Das Navi fällt aus, die Heizung schmiert ab. Das Infotainmentsystem des VW-Konzerns bereitet Autobesitzern riesige Probleme. Doch Werkstätten können die Fehler oft nicht beheben.

Häufig geht im Auto von Theo Schornstein gar nichts mehr. Navi, Telefon, Radio, Heizung, Klimaanlage, Einparkhilfe – alle Funktionen hängen am Infotainmentsystem seines Seat Ibiza. Doch das funktioniert oft nicht.

Der Ärger begann im November 2022. Da hatte Theo Schornstein den Ibiza seit gerade mal drei Monaten geleast. „Selbst vor der Haustür hat das Gerät nicht erkannt, dass ich zu Hause bin“, berichtet Theo Schornstein.
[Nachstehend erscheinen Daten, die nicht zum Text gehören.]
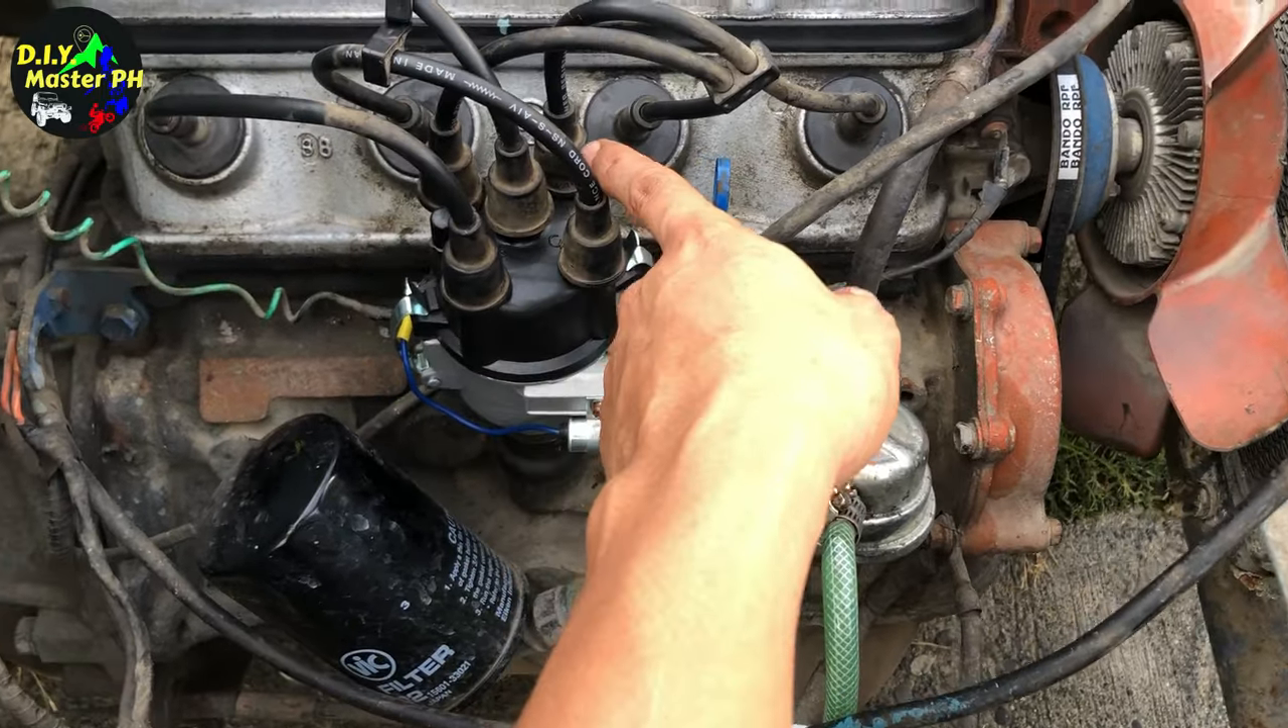Pati yung high tension wires, okay na. Naikabit na natin.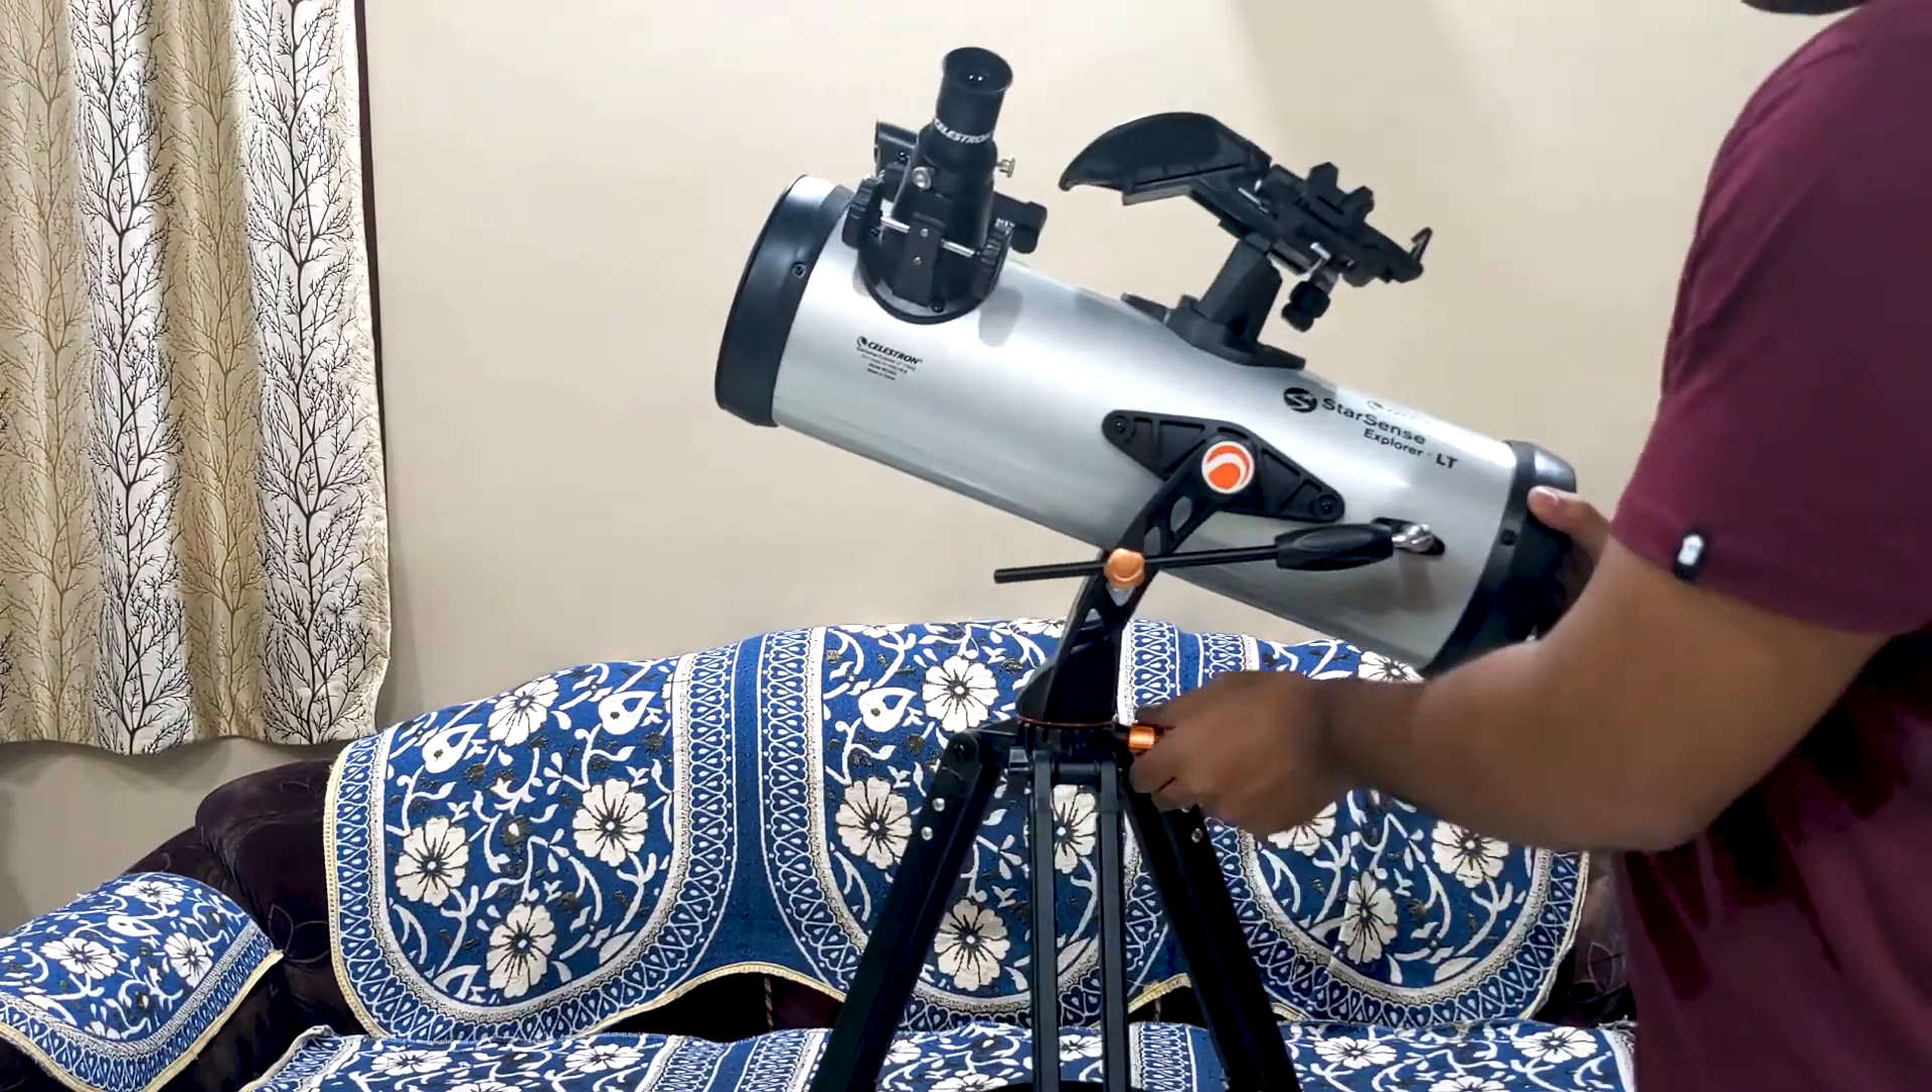Now your telescope is fully assembled.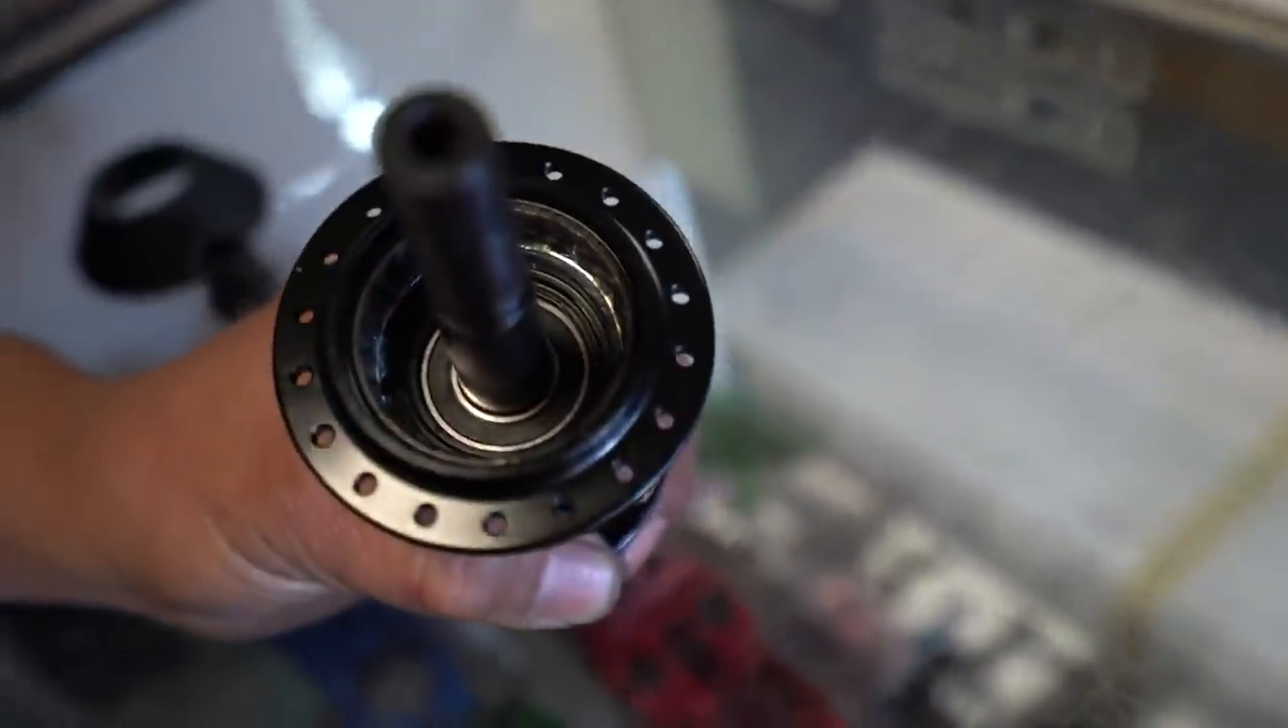Put the hub bearing in. The hub bearing is in the body.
Der Bildschirm habe sich nicht mehr bedienen lassen. Schornstein reklamiert den Mangel schriftlich. Der Wagen kommt in die Werkstatt – doch das Problem kann dort nicht behoben werden.

Software-Update verschlimmert die Probleme

Erst ein halbes Jahr später wird ein Software-Update aufgespielt. Die Probleme sind dadurch allerdings nicht beseitigt, im Gegenteil. Es sei zu immer mehr Navi-Ausfällen gekommen, erzählt Schornstein. Das Radio sei teilweise nicht nutzbar gewesen und wenn man den Schlüssel abgezogen habe, sei das Infotainment angeschaltet geblieben.

Viele VW-Marken von Elektronikproblemen betroffen

Theo Schornstein ist mit seinem Problem nicht allein. Im Internet finden sich jede Menge Beschwerden frustrierter Autobesitzer, die mit Infotainmentproblemen zu kämpfen haben. Nicht nur bei Seat.

Die Probleme gibt es auch bei anderen Marken aus dem VW-Konzern: Skoda, Audi, Volkswagen. Alle nutzen das gleiche Elektronik-System, den „Modularen Infotainment-Baukasten“ MIB. Und der fällt immer wieder aus: Monitore frieren plötzlich ein oder springen gar nicht erst an - oder sie fangen im Betrieb an zu flimmern.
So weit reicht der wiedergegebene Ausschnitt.